How One Leader Infused His Fortune 500 Roles With Meaning
Trip Tripathy is a strategic and operational business leader with a wealth of experience, both in the US and globally. He has worked for Fortune 500 companies such as PepsiCo and Macy’s, most of the time in C-level roles. Following a childhood and early accounting career in India, Tripathy moved to the United States in the 1980’s. His story could be held up as a classic example of achieving the iconic American Dream.
How did he do it? According to Tripathy, his success has come down to one thing: chasing meaning.
“I use the word ‘meaningful’ a lot because that’s something I really believe in,” Tripathy said in a recent interview. “It’s important to do things that are meaningful to you, and to the people around you.”
That’s not to say the road hasn’t been paved with some challenges. After completing his degree at Texas Christian University in 1987, Tripathy found himself graduating into a failing economy.
“Everyone asks me, ‘Why TCU?’” Tripathy explained. “Well, the Texas economy at the time was booming. The Texas economy was in shambles two years later, 1987, [as a result of] the real estate
crisis, the savings and loan crisis, oil and gas. A lot of mess.”

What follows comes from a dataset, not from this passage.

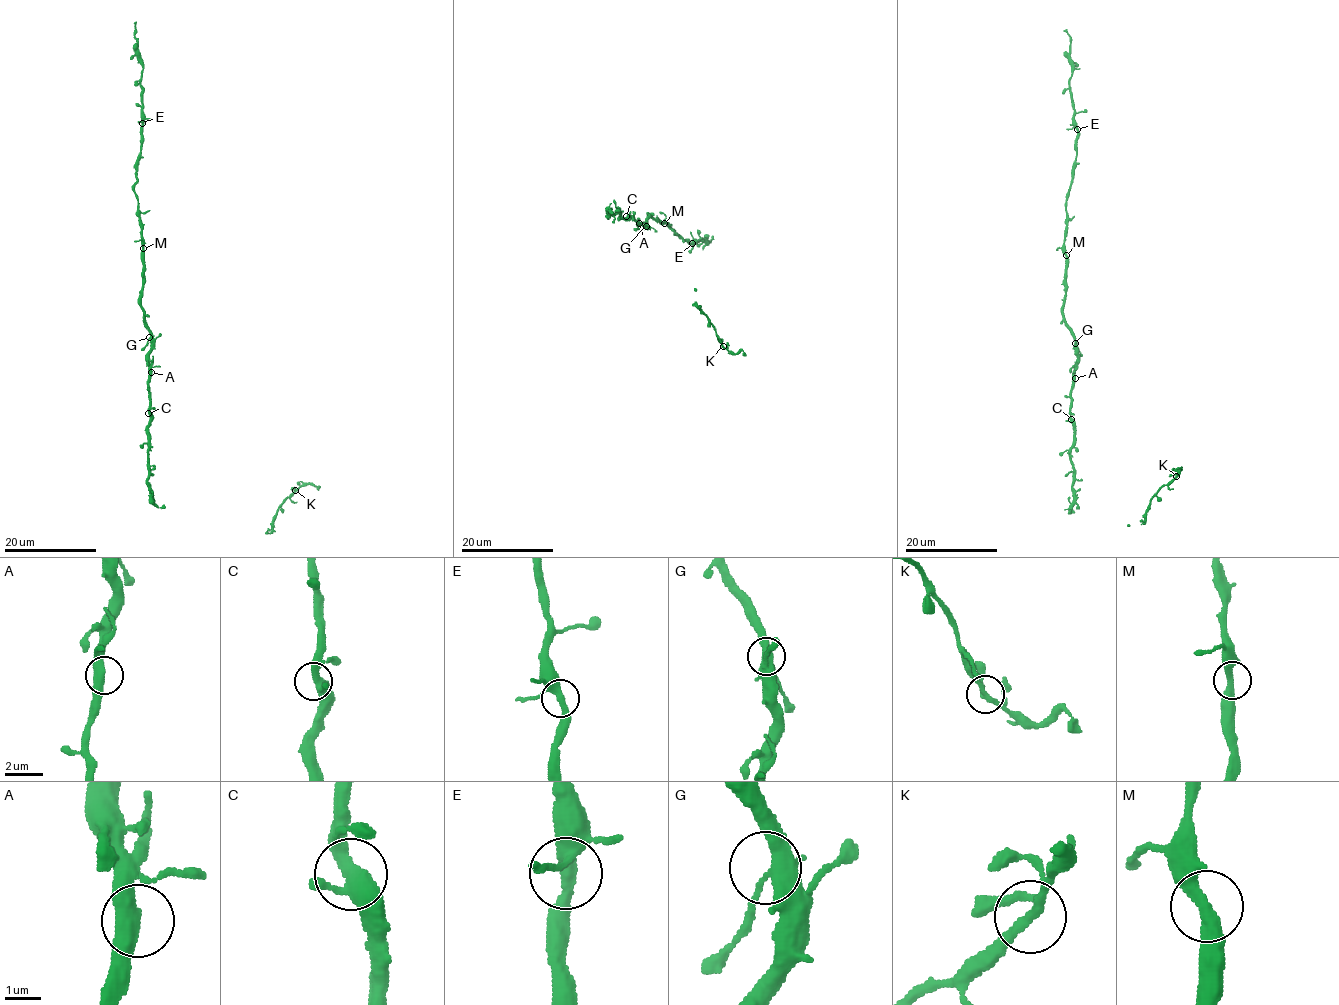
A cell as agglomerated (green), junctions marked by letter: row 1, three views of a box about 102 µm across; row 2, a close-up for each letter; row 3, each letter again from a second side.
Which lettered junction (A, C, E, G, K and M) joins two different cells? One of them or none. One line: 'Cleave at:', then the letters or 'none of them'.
Cleave at: none of them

But that unforeseen setback didn’t deter Tripathy. Rather, he forged ahead, consulting businesses on how to learn and bounce back from their own financial adversities.
“I joined PricewaterhouseCoopers in a new practice that dealt with business turnarounds, bankruptcies and commercial litigation. That was my first job in the United States,” Tripathy said. “I really had to roll up the sleeves, work with some very smart people. Work on helping businesses turn around and succeed, either by staying out of bankruptcy or going into bankruptcy.”
It was in that role Tripathy learned the two skills he says have been key to his success: listening to people and empathizing with them. Any personal financial gains were simply icing on the cake.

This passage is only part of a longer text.